Stand up to take phone calls or to break up meetings; sitting puts three times the pressure on your disks as standing. Physical therapists have a neat trick to illustrate back pain: Push one of your fingers back as far as is comfortable. Doesn’t hurt, right? Now hold it there for a minute. That ache is what happens when your spine stays in the wrong position for too long.
Stretch your hamstrings.
Peter F. Ullrich, Jr., M.D., a retired back surgeon in Wisconsin, suffered 10 years of intermittent back pain. He’s been painless for more than 15 years now, since he began stretching his hams twice a day, morning and night. “If hamstrings are tight, it locks the pelvis in a position and doesn’t allow it to rotate-move back and forth,” he says. “All the motion of daily living goes through the bottom disks. If you get them loosened up, it reverses that process. We don’t see anyone for surgery who has nice loose hamstrings.”
Stay in shape—and don’t smoke.
Staying fit means your back and abdominal muscles will be in reasonable shape and getting the oxygen they need to stay healthy, says Christopher M. Bono, M.D., an orthopedic surgeon in Boston. Smoking may impede the blood flow your spine needs.
Maintain the natural inward curve of your lower back, whatever you’re doing.

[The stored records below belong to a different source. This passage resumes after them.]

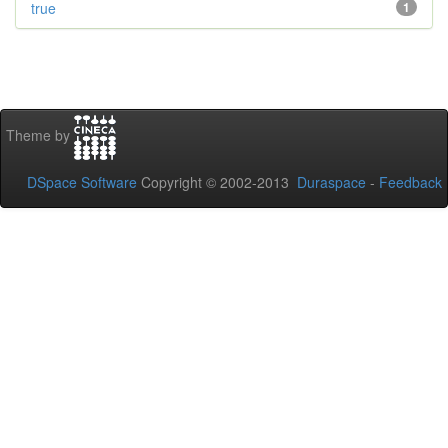
true
1
Theme by
DSpace Software
Copyright © 2002-2013
Duraspace
-
Feedback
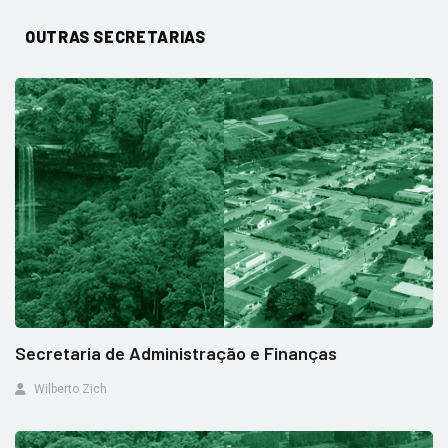
OUTRAS SECRETARIAS
Secretaria de Administração e Finanças
Wilberto Zich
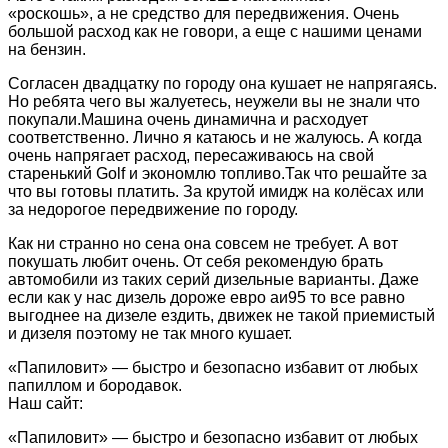
«роскошь», а не средство для передвижения. Очень
большой расход как не говори, а еще с нашими ценами
на бензин.
Согласен двадцатку по городу она кушает не напрягаясь.
Но ребята чего вы жалуетесь, неужели вы не знали что
покупали.Машина очень динамична и расходует
соответственно. Лично я катаюсь и не жалуюсь. А когда
очень напрягает расход, пересаживаюсь на свой
старенький Golf и экономлю топливо.Так что решайте за
что вы готовы платить. За крутой имидж на колёсах или
за недорогое передвижение по городу.
Как ни странно но сена она совсем не требует. А вот
покушать любит очень. От себя рекомендую брать
автомобили из таких серий дизельные варианты. Даже
если как у нас дизель дороже евро аи95 то все равно
выгоднее на дизеле ездить, движек не такой приемистый
и дизеля поэтому не так много кушает.
«Папиловит» — быстро и безопасно избавит от любых
папиллом и бородавок.
Наш сайт:
«Папиловит» — быстро и безопасно избавит от любых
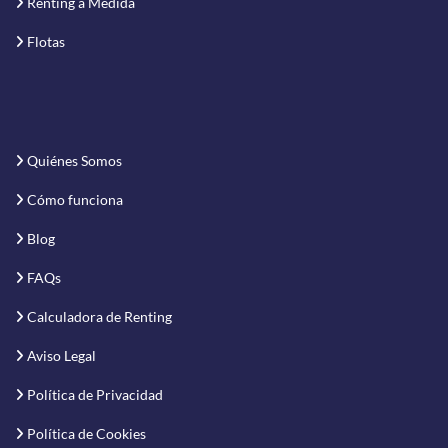
Renting a Medida
Flotas
Quiénes Somos
Cómo funciona
Blog
FAQs
Calculadora de Renting
Aviso Legal
Política de Privacidad
Política de Cookies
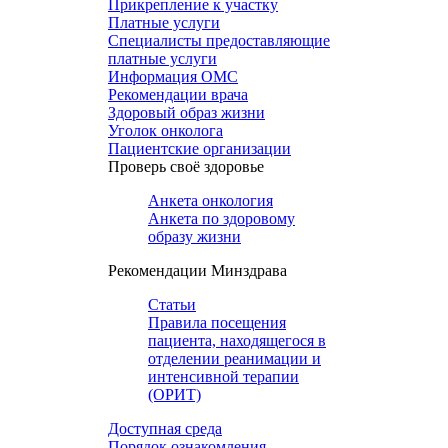
Прикрепление к участку
Платные услуги
Специалисты предоставляющие
платные услуги
Информация ОМС
Рекомендации врача
Здоровый образ жизни
Уголок онколога
Пациентские организации
Проверь своё здоровье
Анкета онкология
Анкета по здоровому
образу жизни
Рекомендации Минздрава
Статьи
Правила посещения
пациента, находящегося в
отделении реанимации и
интенсивной терапии
(ОРИТ)
Доступная среда
Порядок ознакомления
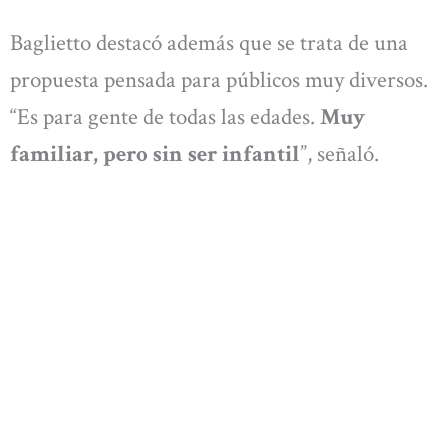
Baglietto destacó además que se trata de una
propuesta pensada para públicos muy diversos.
“Es para gente de todas las edades.
Muy
familiar, pero sin ser infantil
”, señaló.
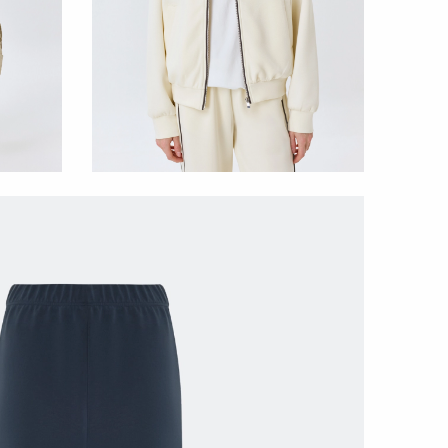
ИВНОМ СТИЛЕ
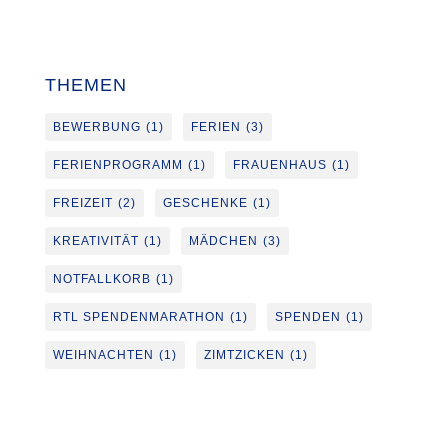
THEMEN
BEWERBUNG
(1)
FERIEN
(3)
FERIENPROGRAMM
(1)
FRAUENHAUS
(1)
FREIZEIT
(2)
GESCHENKE
(1)
KREATIVITÄT
(1)
MÄDCHEN
(3)
NOTFALLKORB
(1)
RTL SPENDENMARATHON
(1)
SPENDEN
(1)
WEIHNACHTEN
(1)
ZIMTZICKEN
(1)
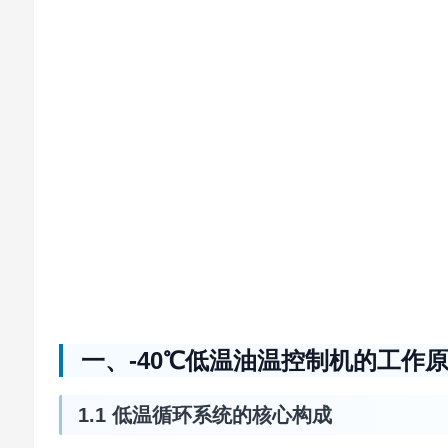
一、-40℃低温油温控制机的工作
1.1 低温循环系统的核心构成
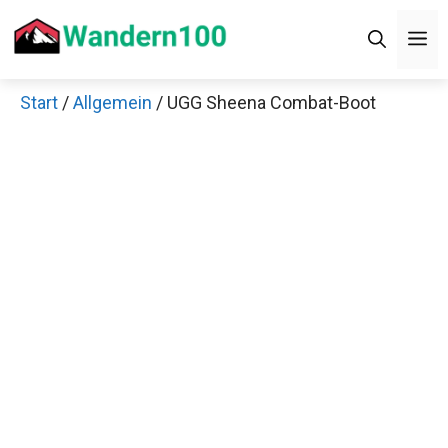
Zum
M
Inhalt
springen
Start
/
Allgemein
/ UGG Sheena Combat-Boot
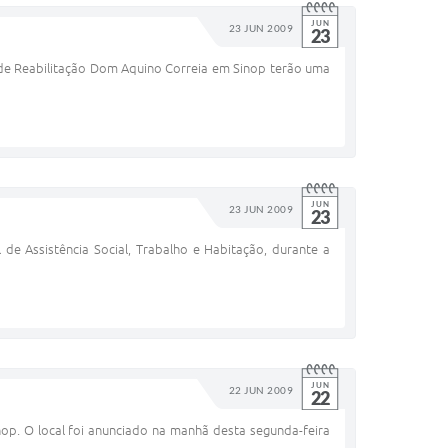
JUN
23 JUN 2009
23
de Reabilitação Dom Aquino Correia em Sinop terão uma
JUN
23 JUN 2009
23
 de Assistência Social, Trabalho e Habitação, durante a
JUN
22 JUN 2009
22
nop. O local foi anunciado na manhã desta segunda-feira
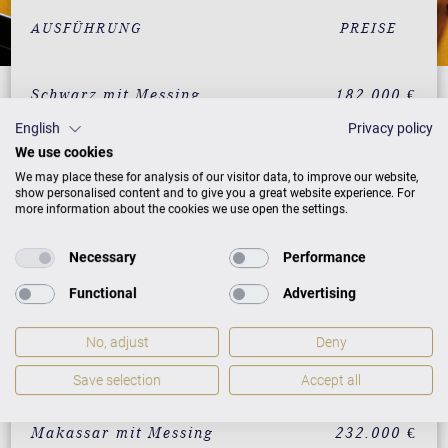
AUSFÜHRUNG
PREISE
Schwarz mit Messing
182.000 €
English
Privacy policy
individualisierbar in 200
232.000 €
RAL-Farben
We use cookies
We may place these for analysis of our visitor data, to improve our website,
Weiß mit Messing
197.000 €
show personalised content and to give you a great website experience. For
more information about the cookies we use open the settings.
Nussbaum mit Messing
212.000 €
Necessary
Performance
Mahagoni mit Messing
212.000 €
Functional
Advertising
Eiche mit Messing
212.000 €
Wurzelnussbaum mit
232.000 €
No, adjust
Deny
Messing
Save selection
Accept all
Vavona mit Messing
232.000 €
Makassar mit Messing
232.000 €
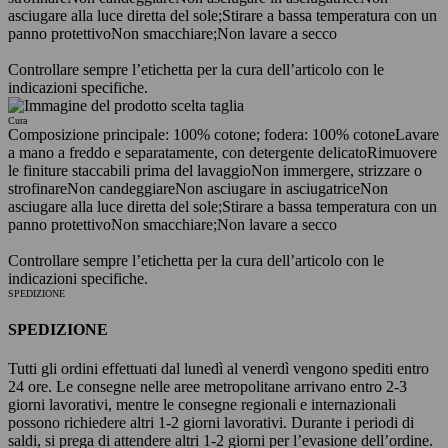
asciugare alla luce diretta del sole;
Stirare a bassa temperatura con un
panno protettivo
Non smacchiare;
Non lavare a secco
Controllare sempre l’etichetta per la cura dell’articolo con le
indicazioni specifiche.
Cura
Composizione principale: 100% cotone; fodera: 100% cotone
Lavare
a mano a freddo e separatamente, con detergente delicato
Rimuovere
le finiture staccabili prima del lavaggio
Non immergere, strizzare o
strofinare
Non candeggiare
Non asciugare in asciugatrice
Non
asciugare alla luce diretta del sole;
Stirare a bassa temperatura con un
panno protettivo
Non smacchiare;
Non lavare a secco
Controllare sempre l’etichetta per la cura dell’articolo con le
indicazioni specifiche.
SPEDIZIONE
SPEDIZIONE
Tutti gli ordini effettuati dal lunedì al venerdì vengono spediti entro
24 ore. Le consegne nelle aree metropolitane arrivano entro 2-3
giorni lavorativi, mentre le consegne regionali e internazionali
possono richiedere altri 1-2 giorni lavorativi. Durante i periodi di
saldi, si prega di attendere altri 1-2 giorni per l’evasione dell’ordine.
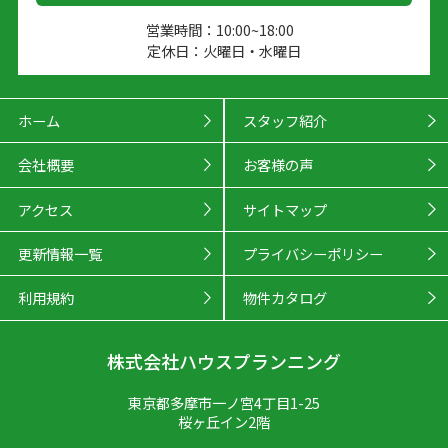
営業時間：10:00~18:00
定休日：火曜日・水曜日
ホーム
スタッフ紹介
会社概要
お客様の声
アクセス
サイトマップ
更新情報一覧
プライバシーポリシー
利用規約
物件カタログ
株式会社ハウスプランニング
東京都多摩市一ノ宮4丁目1-25
桜ヶ丘イン2階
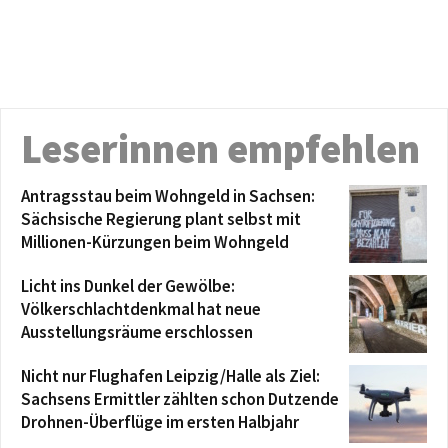
Leserinnen empfehlen
Antragsstau beim Wohngeld in Sachsen:
Sächsische Regierung plant selbst mit
Millionen-Kürzungen beim Wohngeld
Licht ins Dunkel der Gewölbe:
Völkerschlachtdenkmal hat neue
Ausstellungsräume erschlossen
Nicht nur Flughafen Leipzig/Halle als Ziel:
Sachsens Ermittler zählten schon Dutzende
Drohnen-Überflüge im ersten Halbjahr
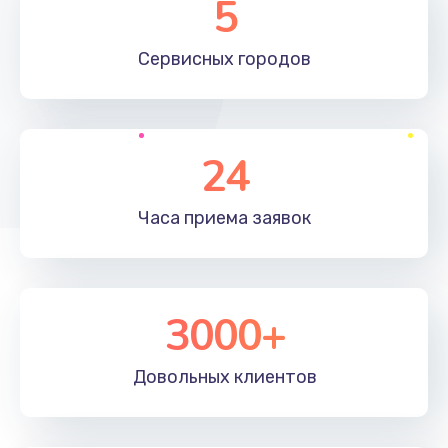
5
1190 руб.
Сервисных
городов
Заказать
Замена материнской платы
1330 руб.
24
Заказать
Часа приема
заявок
Замена клавиатуры
1190 руб.
Заказать
3000+
Замена корпуса
890 руб.
Довольных
клиентов
Заказать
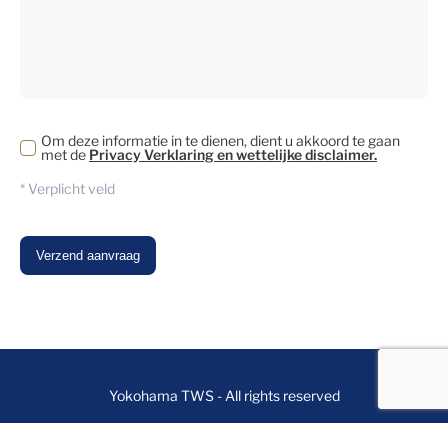
Om deze informatie in te dienen, dient u akkoord te gaan
met de
Privacy Verklaring en wettelijke disclaimer.
* Verplicht veld
Yokohama TWS - All rights reserved
Contact our data privacy office
Cookie Policy
Privacy Notice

This means having lumbar support for your office chair (or a support pillow) or a pillow behind you when sitting on the couch or in cars or planes. When picking up something heavy, the old “bend your knees” isn’t enough. You need to stick your butt out—as in a shortstop’s crouch—keeping your back in the correct neutral position, with the lower back curved.
Hybrid bikes—half mountain, half road—allow you to sit upright and maintain the neutral curve of your back. You’ll get in shape and build those crucial glutes.
Do crunches or sit-ups in the afternoon or evening.
Your disks are full of fluid in the early morning, so your risk of injury is higher.